[Source records]
=== Section Start ===

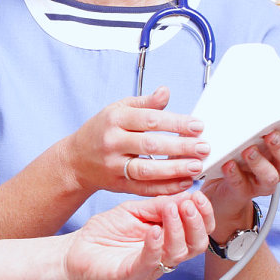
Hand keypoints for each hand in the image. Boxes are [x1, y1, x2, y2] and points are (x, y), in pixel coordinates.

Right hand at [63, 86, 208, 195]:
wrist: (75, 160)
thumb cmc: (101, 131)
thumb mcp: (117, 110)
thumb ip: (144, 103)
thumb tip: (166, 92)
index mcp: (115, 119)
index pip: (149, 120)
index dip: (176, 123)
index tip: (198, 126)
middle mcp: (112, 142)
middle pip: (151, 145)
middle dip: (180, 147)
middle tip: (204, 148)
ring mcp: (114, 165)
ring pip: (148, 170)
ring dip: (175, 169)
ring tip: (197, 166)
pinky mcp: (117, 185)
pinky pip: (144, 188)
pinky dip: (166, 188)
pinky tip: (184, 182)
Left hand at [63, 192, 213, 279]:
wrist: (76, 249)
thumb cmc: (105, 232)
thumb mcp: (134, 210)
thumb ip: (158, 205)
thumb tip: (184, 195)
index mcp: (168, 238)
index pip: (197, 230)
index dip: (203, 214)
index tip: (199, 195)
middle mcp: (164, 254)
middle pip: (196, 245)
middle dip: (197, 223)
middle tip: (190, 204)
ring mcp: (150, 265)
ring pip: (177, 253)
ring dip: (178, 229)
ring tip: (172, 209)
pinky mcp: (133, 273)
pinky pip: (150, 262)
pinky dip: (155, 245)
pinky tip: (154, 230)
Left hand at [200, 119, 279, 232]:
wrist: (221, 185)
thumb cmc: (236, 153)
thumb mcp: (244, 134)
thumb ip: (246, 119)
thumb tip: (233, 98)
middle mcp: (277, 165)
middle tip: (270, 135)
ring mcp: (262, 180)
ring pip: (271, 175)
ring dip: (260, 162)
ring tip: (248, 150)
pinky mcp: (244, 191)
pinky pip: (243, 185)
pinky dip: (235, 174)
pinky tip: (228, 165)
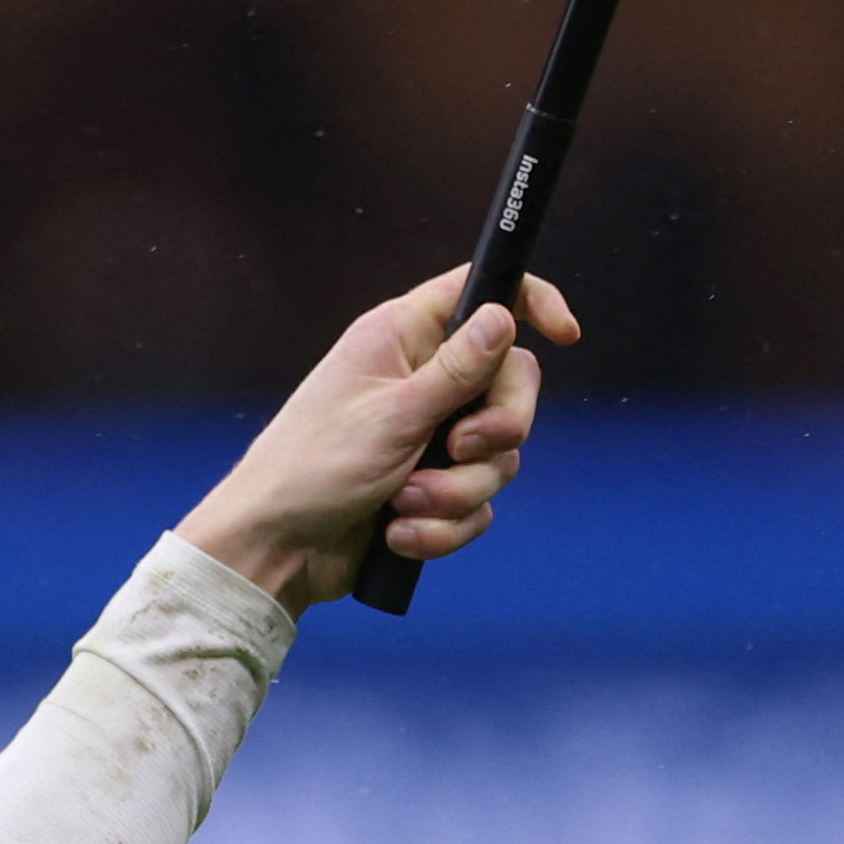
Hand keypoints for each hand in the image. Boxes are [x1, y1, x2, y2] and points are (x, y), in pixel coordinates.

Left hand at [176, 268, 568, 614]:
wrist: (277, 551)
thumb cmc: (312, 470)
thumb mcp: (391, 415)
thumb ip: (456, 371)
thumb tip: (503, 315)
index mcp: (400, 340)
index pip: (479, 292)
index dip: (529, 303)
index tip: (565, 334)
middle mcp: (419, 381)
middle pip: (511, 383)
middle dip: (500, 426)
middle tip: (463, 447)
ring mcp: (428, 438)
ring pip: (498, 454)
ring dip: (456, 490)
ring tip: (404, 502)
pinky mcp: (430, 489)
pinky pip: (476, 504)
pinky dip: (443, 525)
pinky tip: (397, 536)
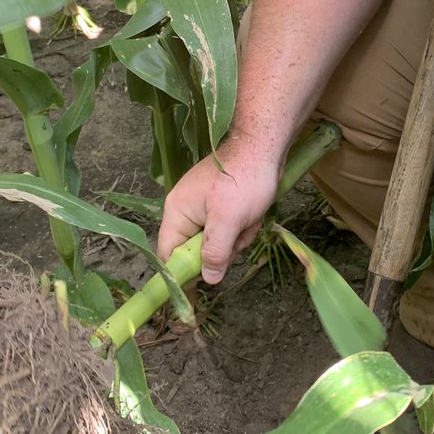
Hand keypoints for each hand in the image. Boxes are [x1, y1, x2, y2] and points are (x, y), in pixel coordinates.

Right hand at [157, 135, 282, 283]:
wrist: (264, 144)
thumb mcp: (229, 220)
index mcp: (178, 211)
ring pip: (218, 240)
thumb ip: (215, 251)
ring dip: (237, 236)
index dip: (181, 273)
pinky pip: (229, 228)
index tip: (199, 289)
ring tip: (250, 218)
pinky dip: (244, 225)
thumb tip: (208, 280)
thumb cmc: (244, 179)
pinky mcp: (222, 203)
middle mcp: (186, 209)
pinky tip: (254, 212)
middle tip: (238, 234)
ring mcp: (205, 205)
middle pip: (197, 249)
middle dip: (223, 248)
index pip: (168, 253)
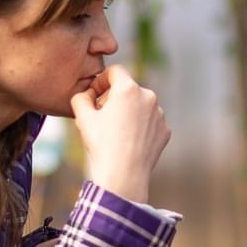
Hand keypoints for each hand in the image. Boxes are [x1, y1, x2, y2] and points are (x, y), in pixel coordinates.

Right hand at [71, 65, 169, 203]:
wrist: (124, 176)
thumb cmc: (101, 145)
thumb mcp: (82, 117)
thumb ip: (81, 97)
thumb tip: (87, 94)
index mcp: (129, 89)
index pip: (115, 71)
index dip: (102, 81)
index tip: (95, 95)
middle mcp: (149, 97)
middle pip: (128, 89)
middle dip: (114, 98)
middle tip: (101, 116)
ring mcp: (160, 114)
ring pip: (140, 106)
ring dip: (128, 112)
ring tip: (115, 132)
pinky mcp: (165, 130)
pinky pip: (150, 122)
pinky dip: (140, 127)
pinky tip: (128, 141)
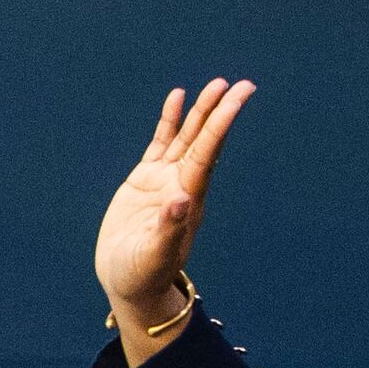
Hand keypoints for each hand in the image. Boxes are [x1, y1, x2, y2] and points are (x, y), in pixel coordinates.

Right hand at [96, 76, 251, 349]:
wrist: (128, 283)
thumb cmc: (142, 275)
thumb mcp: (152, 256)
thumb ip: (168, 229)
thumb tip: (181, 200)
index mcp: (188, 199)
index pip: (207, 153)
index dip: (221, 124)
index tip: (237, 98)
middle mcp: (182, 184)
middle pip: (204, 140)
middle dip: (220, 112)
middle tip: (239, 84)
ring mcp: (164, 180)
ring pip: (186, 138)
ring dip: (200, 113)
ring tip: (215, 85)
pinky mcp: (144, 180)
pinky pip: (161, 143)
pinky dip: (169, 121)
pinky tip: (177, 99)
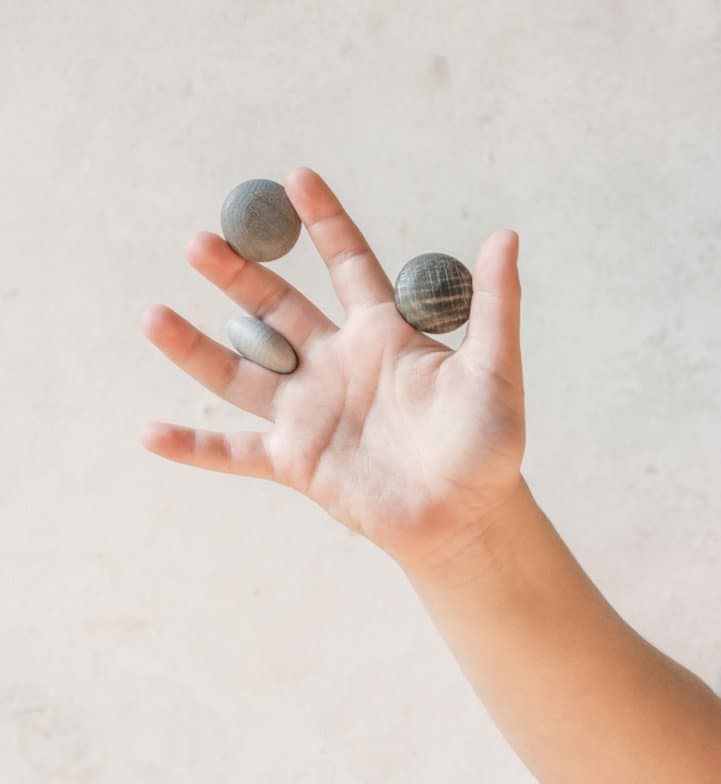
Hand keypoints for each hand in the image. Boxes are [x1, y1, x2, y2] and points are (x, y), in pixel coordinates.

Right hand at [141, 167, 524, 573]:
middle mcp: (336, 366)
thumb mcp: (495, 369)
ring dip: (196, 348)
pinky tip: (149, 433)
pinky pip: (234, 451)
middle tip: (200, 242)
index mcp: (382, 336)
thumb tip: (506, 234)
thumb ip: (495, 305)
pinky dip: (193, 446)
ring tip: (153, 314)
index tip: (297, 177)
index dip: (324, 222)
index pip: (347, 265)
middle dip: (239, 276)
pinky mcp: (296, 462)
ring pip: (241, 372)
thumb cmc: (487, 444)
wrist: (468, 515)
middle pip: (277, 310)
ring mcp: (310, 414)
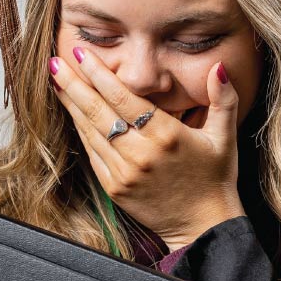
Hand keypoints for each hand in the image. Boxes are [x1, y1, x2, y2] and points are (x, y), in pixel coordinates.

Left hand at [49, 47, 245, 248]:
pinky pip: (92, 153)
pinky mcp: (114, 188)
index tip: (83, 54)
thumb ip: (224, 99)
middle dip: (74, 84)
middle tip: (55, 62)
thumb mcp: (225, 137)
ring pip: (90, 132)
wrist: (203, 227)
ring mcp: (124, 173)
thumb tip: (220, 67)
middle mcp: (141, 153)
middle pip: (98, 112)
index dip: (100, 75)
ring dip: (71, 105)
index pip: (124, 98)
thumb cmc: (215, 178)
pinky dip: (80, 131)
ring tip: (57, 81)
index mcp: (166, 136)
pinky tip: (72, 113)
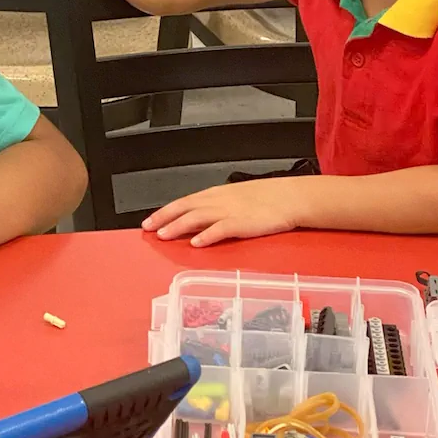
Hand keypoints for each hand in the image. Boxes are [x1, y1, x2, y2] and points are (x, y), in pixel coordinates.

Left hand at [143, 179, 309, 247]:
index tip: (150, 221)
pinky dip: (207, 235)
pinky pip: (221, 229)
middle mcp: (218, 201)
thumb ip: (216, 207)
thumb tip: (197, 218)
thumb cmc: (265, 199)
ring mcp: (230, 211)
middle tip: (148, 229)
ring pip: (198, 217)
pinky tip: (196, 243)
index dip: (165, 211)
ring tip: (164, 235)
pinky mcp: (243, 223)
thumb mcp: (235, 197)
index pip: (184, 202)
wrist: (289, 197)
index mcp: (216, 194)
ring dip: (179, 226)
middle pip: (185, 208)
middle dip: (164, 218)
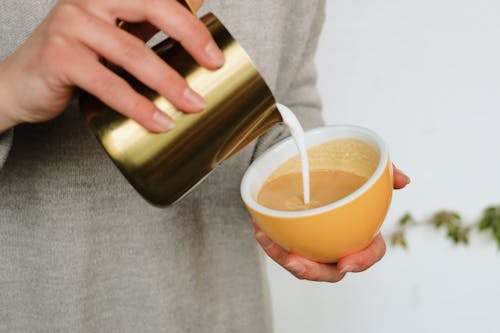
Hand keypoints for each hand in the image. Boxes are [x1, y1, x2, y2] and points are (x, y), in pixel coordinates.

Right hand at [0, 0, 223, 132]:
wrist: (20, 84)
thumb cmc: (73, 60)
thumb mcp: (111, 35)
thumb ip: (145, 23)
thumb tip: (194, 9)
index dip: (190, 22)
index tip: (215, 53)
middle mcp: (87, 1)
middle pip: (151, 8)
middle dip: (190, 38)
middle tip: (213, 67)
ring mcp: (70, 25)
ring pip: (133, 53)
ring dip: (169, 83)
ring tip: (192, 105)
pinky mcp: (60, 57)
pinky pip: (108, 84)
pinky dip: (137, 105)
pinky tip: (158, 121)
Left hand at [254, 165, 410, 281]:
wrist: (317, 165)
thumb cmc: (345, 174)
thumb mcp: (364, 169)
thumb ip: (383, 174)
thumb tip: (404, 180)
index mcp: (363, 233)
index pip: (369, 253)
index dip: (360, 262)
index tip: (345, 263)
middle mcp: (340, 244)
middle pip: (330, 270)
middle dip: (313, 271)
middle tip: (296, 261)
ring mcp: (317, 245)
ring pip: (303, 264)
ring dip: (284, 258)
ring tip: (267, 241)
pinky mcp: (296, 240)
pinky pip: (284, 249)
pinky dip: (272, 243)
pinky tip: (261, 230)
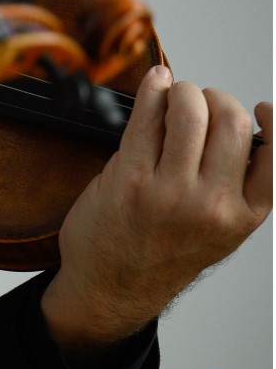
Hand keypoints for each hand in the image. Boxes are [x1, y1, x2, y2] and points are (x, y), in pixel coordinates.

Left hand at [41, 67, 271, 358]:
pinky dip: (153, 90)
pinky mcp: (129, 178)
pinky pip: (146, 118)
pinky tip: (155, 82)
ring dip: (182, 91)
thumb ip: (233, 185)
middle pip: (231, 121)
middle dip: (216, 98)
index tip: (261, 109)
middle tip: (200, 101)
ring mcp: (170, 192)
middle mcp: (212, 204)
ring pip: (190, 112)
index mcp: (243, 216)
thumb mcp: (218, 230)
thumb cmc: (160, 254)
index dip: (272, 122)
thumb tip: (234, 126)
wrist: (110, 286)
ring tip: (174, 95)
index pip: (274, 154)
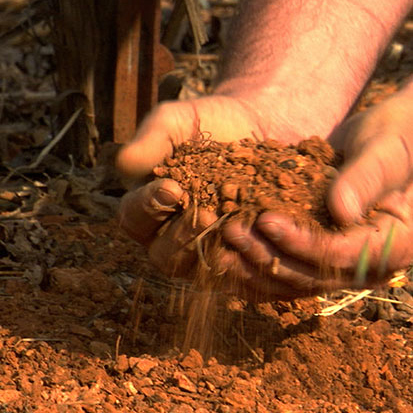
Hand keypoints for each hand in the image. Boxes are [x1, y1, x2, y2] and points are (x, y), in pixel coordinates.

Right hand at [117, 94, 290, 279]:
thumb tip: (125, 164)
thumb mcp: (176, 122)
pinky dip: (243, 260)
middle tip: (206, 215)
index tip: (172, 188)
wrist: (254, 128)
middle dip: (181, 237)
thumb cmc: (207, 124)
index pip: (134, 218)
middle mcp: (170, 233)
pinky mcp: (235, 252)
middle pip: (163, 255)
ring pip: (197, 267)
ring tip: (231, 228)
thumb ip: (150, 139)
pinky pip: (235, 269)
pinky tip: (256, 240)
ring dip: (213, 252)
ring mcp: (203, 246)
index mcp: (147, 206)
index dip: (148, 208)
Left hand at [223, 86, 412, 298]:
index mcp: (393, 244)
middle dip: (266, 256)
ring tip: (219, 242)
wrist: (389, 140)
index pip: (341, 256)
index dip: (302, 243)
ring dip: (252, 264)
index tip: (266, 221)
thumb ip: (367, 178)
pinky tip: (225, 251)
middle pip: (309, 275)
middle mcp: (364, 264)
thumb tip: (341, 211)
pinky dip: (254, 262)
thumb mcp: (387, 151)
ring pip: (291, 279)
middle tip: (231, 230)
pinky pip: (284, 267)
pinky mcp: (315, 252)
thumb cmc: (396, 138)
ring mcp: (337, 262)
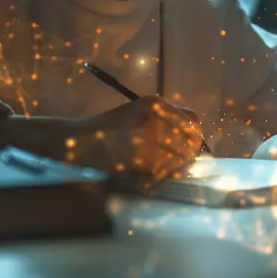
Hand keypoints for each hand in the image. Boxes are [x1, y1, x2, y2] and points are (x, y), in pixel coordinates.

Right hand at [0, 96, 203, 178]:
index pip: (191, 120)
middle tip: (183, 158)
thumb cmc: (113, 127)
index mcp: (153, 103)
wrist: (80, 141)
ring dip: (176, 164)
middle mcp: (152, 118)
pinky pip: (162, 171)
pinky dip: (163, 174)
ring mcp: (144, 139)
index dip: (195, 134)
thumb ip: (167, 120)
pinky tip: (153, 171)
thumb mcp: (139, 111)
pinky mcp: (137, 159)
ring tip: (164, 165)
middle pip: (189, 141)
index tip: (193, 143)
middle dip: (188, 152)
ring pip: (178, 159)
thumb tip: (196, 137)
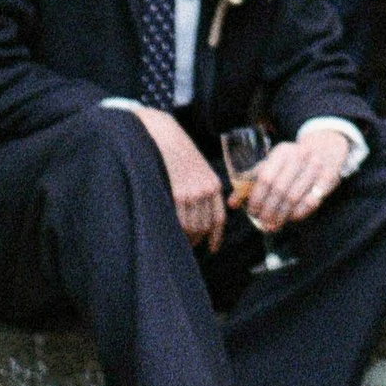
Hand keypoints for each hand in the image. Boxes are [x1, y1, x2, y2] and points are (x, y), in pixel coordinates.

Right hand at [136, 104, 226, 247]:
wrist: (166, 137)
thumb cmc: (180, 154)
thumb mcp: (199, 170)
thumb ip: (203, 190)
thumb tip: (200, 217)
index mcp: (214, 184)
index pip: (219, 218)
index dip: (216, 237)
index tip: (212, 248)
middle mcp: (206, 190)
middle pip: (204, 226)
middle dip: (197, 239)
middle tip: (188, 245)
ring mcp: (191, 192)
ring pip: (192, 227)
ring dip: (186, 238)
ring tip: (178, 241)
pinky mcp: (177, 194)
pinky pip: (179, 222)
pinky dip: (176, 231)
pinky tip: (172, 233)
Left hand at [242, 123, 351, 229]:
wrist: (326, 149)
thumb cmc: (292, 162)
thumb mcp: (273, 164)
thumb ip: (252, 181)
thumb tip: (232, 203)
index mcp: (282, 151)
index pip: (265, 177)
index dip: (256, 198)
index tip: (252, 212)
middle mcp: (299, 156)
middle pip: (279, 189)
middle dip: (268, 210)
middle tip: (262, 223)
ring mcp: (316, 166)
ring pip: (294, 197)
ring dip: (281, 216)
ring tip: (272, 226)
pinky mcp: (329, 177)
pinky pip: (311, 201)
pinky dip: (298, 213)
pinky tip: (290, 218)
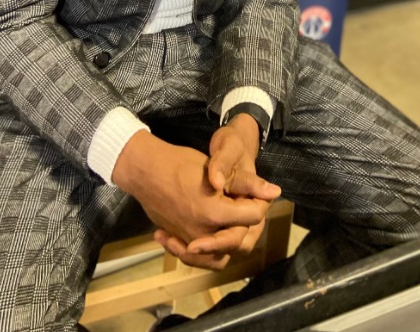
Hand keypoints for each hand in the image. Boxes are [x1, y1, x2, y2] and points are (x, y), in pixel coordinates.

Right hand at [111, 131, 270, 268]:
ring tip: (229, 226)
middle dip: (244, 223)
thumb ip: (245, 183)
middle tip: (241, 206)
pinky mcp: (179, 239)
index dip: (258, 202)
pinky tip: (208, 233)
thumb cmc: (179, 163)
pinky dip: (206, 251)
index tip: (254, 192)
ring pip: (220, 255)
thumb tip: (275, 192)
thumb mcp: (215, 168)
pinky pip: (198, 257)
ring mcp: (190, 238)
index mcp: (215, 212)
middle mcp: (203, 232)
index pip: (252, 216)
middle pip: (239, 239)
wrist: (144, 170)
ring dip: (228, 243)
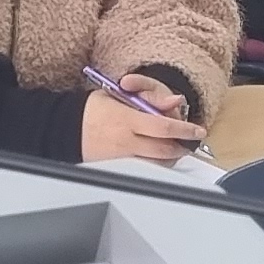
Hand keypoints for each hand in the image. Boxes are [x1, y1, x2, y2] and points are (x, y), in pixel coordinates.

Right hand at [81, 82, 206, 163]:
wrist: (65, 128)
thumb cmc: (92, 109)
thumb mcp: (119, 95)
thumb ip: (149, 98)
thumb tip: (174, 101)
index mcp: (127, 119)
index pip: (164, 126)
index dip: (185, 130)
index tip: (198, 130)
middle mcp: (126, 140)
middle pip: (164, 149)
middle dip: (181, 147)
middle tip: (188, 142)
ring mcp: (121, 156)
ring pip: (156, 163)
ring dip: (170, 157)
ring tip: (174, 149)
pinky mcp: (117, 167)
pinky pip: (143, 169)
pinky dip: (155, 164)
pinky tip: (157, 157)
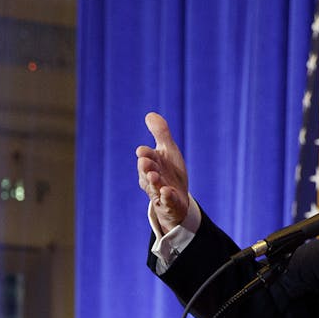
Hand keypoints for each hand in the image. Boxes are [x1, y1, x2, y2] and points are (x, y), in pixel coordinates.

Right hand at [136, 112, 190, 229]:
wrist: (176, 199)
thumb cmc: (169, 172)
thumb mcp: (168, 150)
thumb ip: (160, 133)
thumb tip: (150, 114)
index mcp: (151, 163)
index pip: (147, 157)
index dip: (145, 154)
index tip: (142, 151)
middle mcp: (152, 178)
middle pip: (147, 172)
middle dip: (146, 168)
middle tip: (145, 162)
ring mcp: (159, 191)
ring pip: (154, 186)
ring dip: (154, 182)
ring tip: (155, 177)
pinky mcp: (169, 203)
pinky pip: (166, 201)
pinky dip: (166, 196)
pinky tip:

=== Section End ===

◆ EXERCISE AIM:
Which lines hold the word "Right"? Return all of them from the records above.

◆ RESULT OF THE EXERCISE:
Right hand at [63, 86, 208, 195]:
Right hand at [157, 135, 282, 283]:
Right hand at [71, 65, 169, 203]:
Right hand at [96, 76, 251, 349]:
Right hand at [141, 167, 524, 573]:
Right hand at [0, 0, 223, 132]:
Right hand at [117, 94, 290, 279]:
Right hand at [0, 96, 203, 178]:
Right hand at [136, 104, 226, 247]:
Right hand at [111, 131, 270, 268]:
Right hand at [81, 82, 206, 163]:
Right hand at [136, 112, 190, 229]:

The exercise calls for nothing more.